Key Evaluation Metrics (brief definitions)
- Accuracy – fraction of total correct predictions. Example formula: Accuracy = (TP + TN) ÷ (TP + TN + FP + FN).
- Precision – fraction of predicted positives that are actually positive. Example formula: Precision = TP ÷ (TP + FP).
- Recall (Sensitivity) – fraction of actual positives that are correctly predicted. Example formula: Recall = TP ÷ (TP + FN).
- F1-score – harmonic mean of precision and recall. Example formula: F1 = 2 × Precision × Recall ÷ (Precision + Recall).
- MAE (Mean Absolute Error) – average absolute difference between predicted and true values.
- RMSE (Root Mean Squared Error) – square root of the average squared differences between predicted and true values; gives larger weight to larger errors.
Other Evaluation Considerations
- Cross-validation – split the training data into several folds, train on different combinations and average performance to reduce variability of the estimate.
- Confusion matrix – a table showing counts of true positives, true negatives, false positives and false negatives; useful to compute the above metrics and to see types of errors.
- Overfitting – when a model learns the training data too well and performs poorly on new data. Symptoms include very high training accuracy and much lower test accuracy.
- Underfitting – when a model is too simple to capture the underlying pattern and performs poorly on both training and test data.

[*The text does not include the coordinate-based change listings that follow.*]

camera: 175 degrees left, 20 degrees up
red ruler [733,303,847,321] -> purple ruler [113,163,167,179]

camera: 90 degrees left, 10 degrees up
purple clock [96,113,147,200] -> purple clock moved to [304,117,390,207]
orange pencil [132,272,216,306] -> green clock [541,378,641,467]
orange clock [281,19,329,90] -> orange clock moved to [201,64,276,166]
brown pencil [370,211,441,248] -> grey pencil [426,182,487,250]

- Regularisation – techniques (for example, limiting model complexity or adding penalties) to reduce overfitting and improve generalisation.
The process of problem scoping, careful data acquisition, exploration, appropriate modelling (rule-based or learning-based) and careful evaluation together form a practical workflow for building reliable AI solutions suitable for classroom projects and real-world applications.